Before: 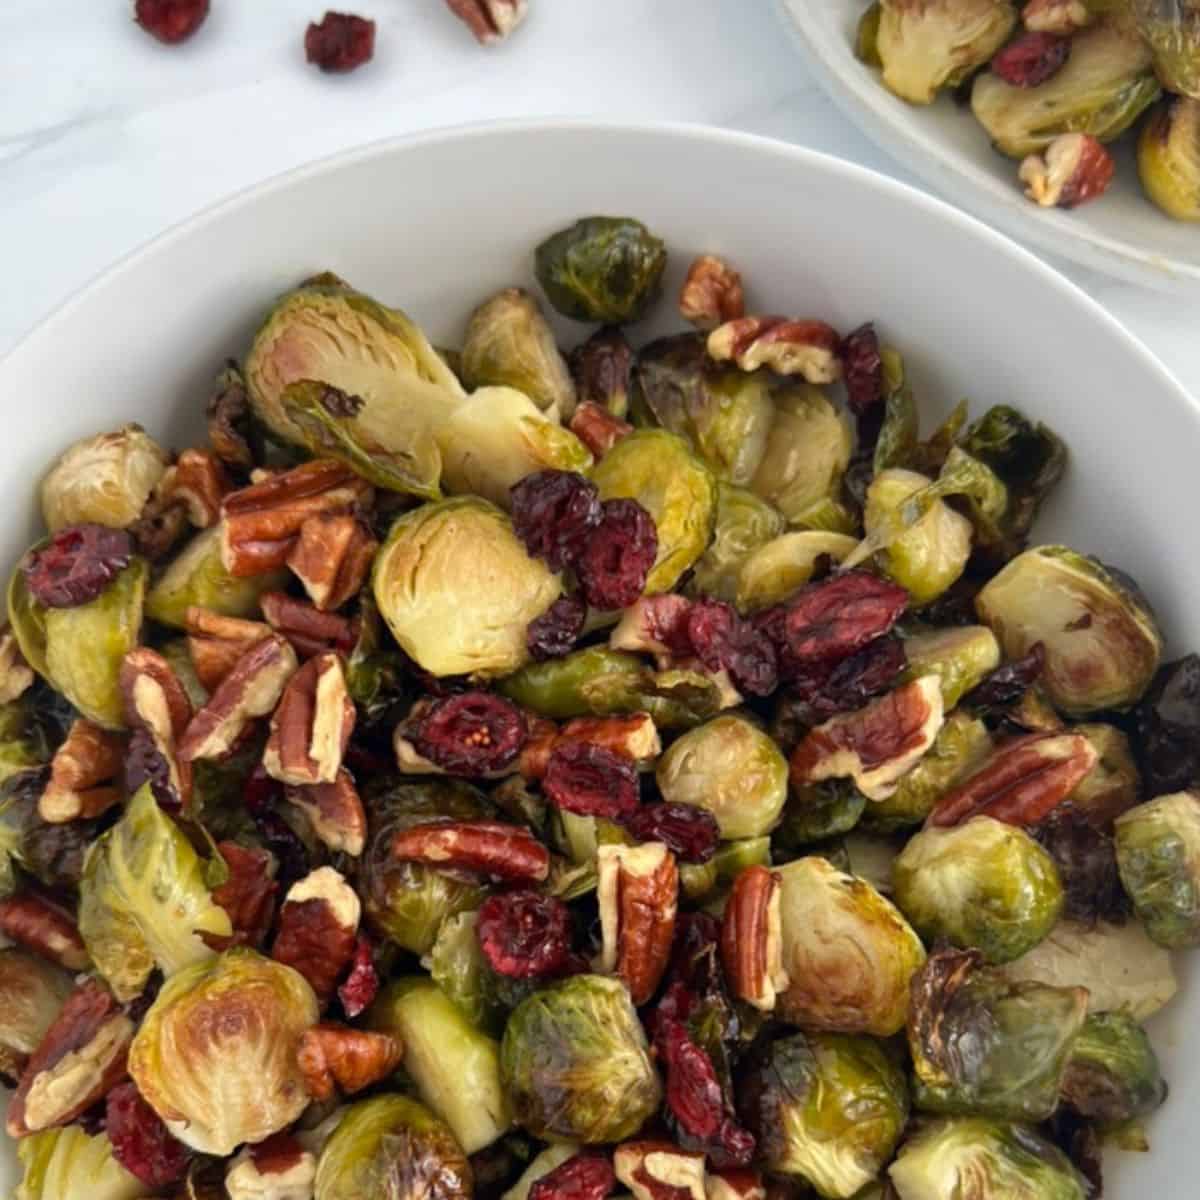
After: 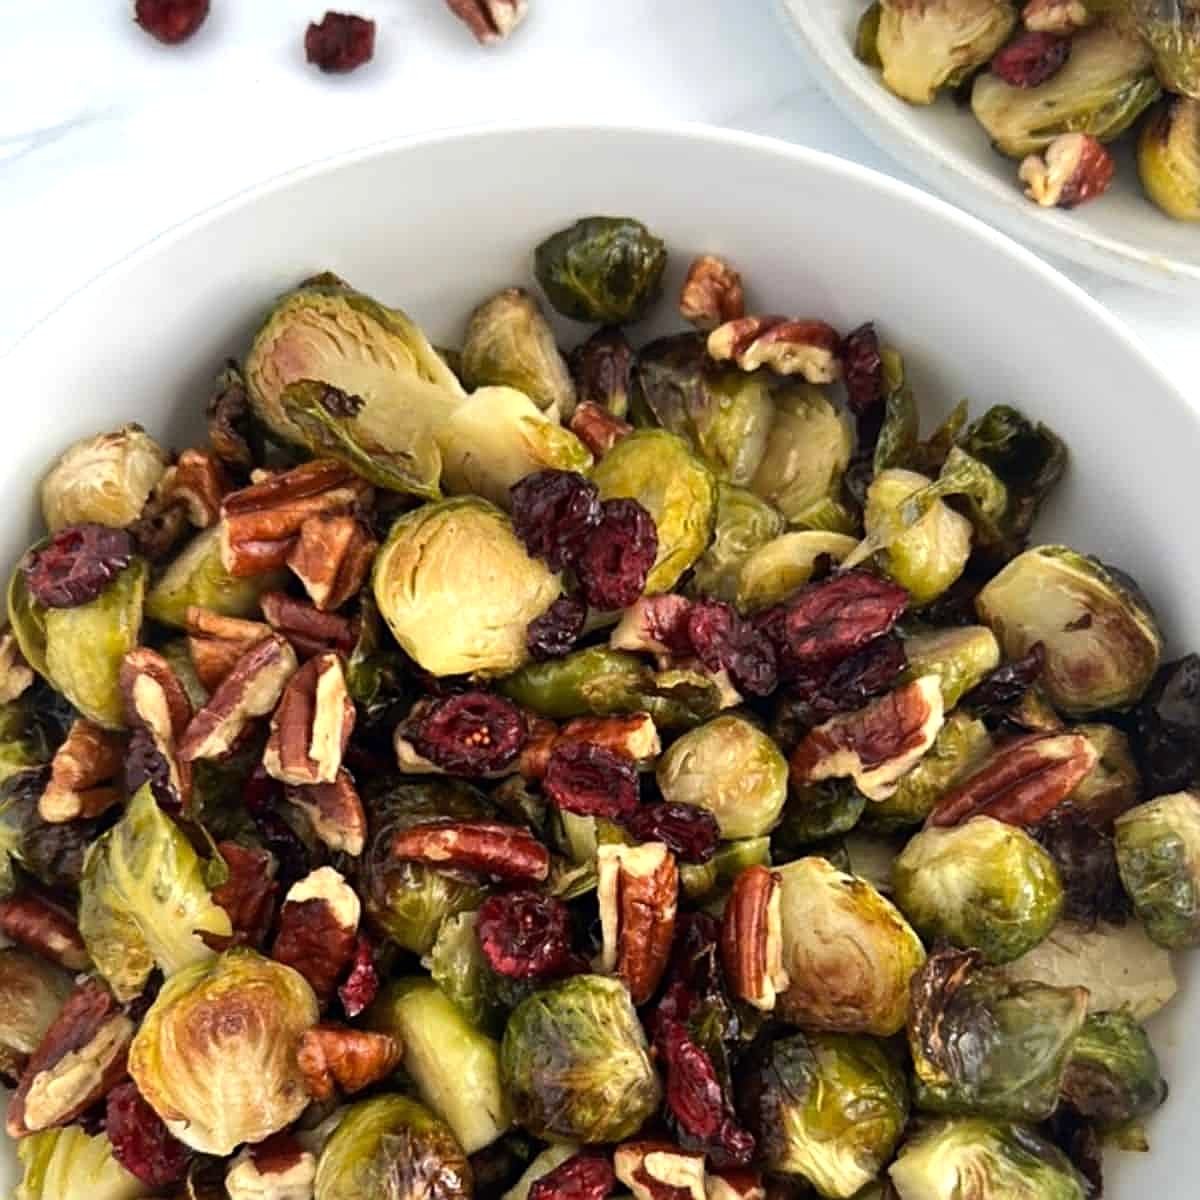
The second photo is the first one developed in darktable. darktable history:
tone equalizer: -8 EV -0.405 EV, -7 EV -0.424 EV, -6 EV -0.336 EV, -5 EV -0.187 EV, -3 EV 0.249 EV, -2 EV 0.308 EV, -1 EV 0.388 EV, +0 EV 0.417 EV, edges refinement/feathering 500, mask exposure compensation -1.57 EV, preserve details no
sharpen: on, module defaults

THE PROBLEM: Recast the material above as a Markdown table with the columns "Row" and "Line," numbering each line and skipping blank lines. Leave the pictures out of the answer.

EXERCISE RESPONSE:
| Row | Line |
|---|---|
| 1 | Before:  |
| 2 | After:  |
| 3 | The second photo is the first one developed in darktable. darktable history: |
| 4 | tone equalizer: -8 EV -0.405 EV, -7 EV -0.424 EV, -6 EV -0.336 EV, -5 EV -0.187 EV, -3 EV 0.249 EV, -2 EV 0.308 EV, -1 EV 0.388 EV, +0 EV 0.417 EV, edges refinement/feathering 500, mask exposure compensation -1.57 EV, preserve details no |
| 5 | sharpen: on, module defaults |